**Task A:** Translate this sentence from the mortgage instrument excerpt into Spanish: "Subject to the provisions of Section 15(c) and Section 15(d), Borrower shall pay, or cause to be paid, all Taxes when due and before the imposition of any interest, fine, penalty or cost for nonpayment."
**Task B:** Write the passage that comes next in the mortgage instrument excerpt, starting right after its final sentence.

15. TAXES; OPERATING EXPENSES.
(a) Subject to the provisions of Section 15(c) and Section 15(d), Borrower shall
pay, or cause to be paid, all Taxes when due and before the imposition of any interest, fine,
penalty or cost for nonpayment.
22 Vista Breeze
(b) Subject to the provisions of Section 15(c), Borrower shall pay (i) the
expenses of operating, managing, maintaining and repairing the Mortgaged Property
(including insurance premiums, utilities, repairs and replacements) before the last date
upon which each such payment may be made without any penalty or interest charge being
added, and (ii) insurance premiums at least 30 days prior to the expiration date of each
policy of insurance, unless applicable law specifies some lesser period.
(c) Reserved.
(d) Borrower, at its own expense, may contest by appropriate legal proceedings,
conducted diligently and in good faith, the amount or validity of any Taxes or other utility
or similar charges that could become a lien on the Mortgaged Property ("Impositions"),
other than insurance premiums, if (i) Borrower notifies Lender of the commencement or
expected commencement of such proceedings, (ii) the Mortgaged Property is not in danger
of being sold or forfeited, (iii) Borrower deposits with Lender reserves sufficient to pay the
contested Imposition, if requested by Lender, and (iv) Borrower furnishes whatever
additional security is required in the proceedings or is requested by Lender, which may
include the delivery to Lender of the reserves established by Borrower to pay the contested
Imposition.
(e) Borrower shall promptly deliver to Lender copies of all notices of, and
invoices for, Impositions, and if Borrower pays any Imposition directly, Borrower shall
promptly furnish to Lender on or before the date this Instrument requires such Impositions
to be paid, copies of receipts evidencing that such payments were made.
(f) All payments made by Borrower to Lender pursuant to this Instrument or
any of the Forward Commitment Fee Documents shall be free and clear of any and all tax
liabilities whatsoever (other than United States federal income taxation payable by Lender)
and, to the extent Lender is required to pay any such tax liabilities, Borrower shall
reimburse Lender in respect of any such payment of taxes and, immediately upon request
from Lender, shall deliver to Lender copies of receipts evidencing the payment of such
taxes.
16. LIENS; ENCUMBRANCES. Borrower acknowledges that, to the extent
provided in Section 21, the grant, creation or existence of any mortgage, deed of trust, deed to
secure debt, security interest or other lien or encumbrance (a "Lien") on the Mortgaged Property
(other than the lien of this Instrument and the Permitted Encumbrances) or on certain ownership
interests in Borrower, whether voluntary, involuntary or by operation of law, and whether or not
such Lien has priority over the lien of this Instrument, is a "Transfer" which constitutes an Event
of Default and subjects Borrower to personal liability under the Forward Commitment Fee Note.

**Data section:**
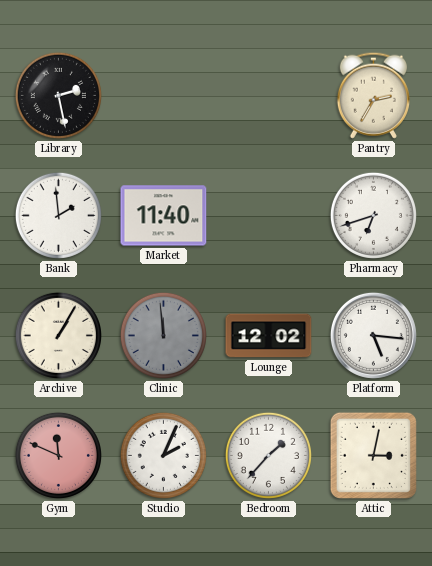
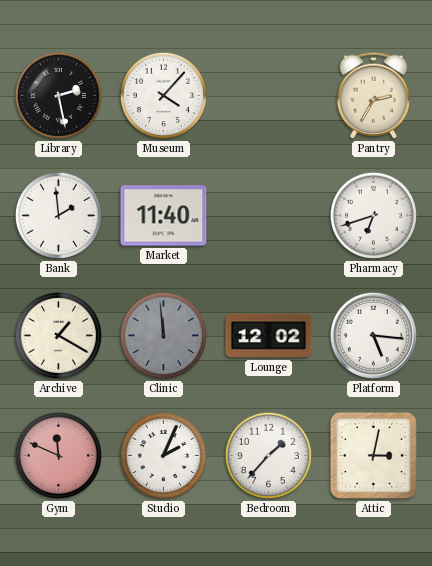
Museum: none -> 4:07
Archive: 1:05 -> 1:20
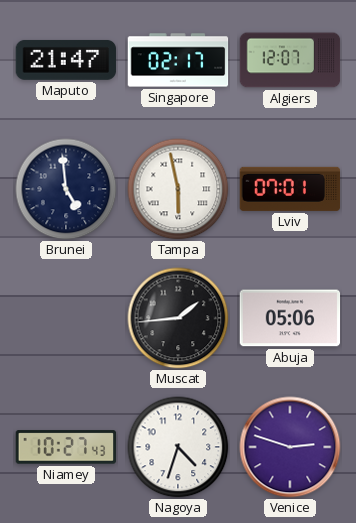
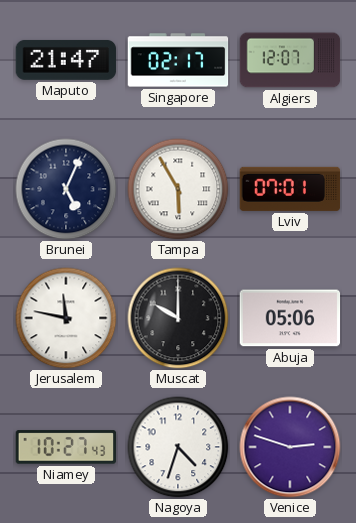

**Final answer A:** Sujeto a las disposiciones de la Sección 15(c) y la Sección 15(d), el Prestatario pagará, o hará que se paguen, todos los Impuestos a su vencimiento y antes de que se imponga cualquier interés, multa, penalidad o costo por falta de pago.

**Final answer B:**
Borrower shall maintain the lien created by this Instrument as a subordinate mortgage lien upon
the Mortgaged Property, subject to no other Liens or encumbrances other than Permitted
Encumbrances.
23 Vista Breeze
17. PRESERVATION, MANAGEMENT AND MAINTENANCE OF
MORTGAGED PROPERTY.
(a) Borrower shall not commit waste or permit impairment or deterioration of
the Mortgaged Property.
(b) Borrower shall not abandon the Mortgaged Property.
(c) Borrower shall restore or repair promptly, in a good and workmanlike
manner, any damaged part of the Mortgaged Property to the equivalent of its original
condition, or such other condition as Lender may approve in writing, whether or not
insurance proceeds or condemnation awards are available to cover any costs of such
restoration or repair.
(d) Borrower shall keep the Mortgaged Property in good repair (normal wear
and tear excepted), including the replacement of Personalty and Fixtures with items of
equal or better function and quality.
(e) Borrower shall provide for professional management of the Mortgaged
Property by a residential rental property manager satisfactory to Lender at all times, under
a contract approved by Lender, in writing, which contract must be terminable upon not
more than thirty (30) days' notice without the necessity of establishing cause and without
payment of a penalty or termination fee by Borrower or its successors. There shall be no
change in the property manager or any contract for the management of the Mortgaged
Property without Lender's prior written approval. Lender shall have the right to require
that Borrower and any new property manager enter into an Assignment of Management
Agreement on a form approved by Lender. If required by Lender (whether before or after
an Event of Default), Borrower will cause any Affiliate of Borrower to whom fees are
payable for the management of the Mortgaged Property to enter into an agreement with
Lender, in a form approved by Lender, providing for subordination of those fees and such
other provisions as Lender may require.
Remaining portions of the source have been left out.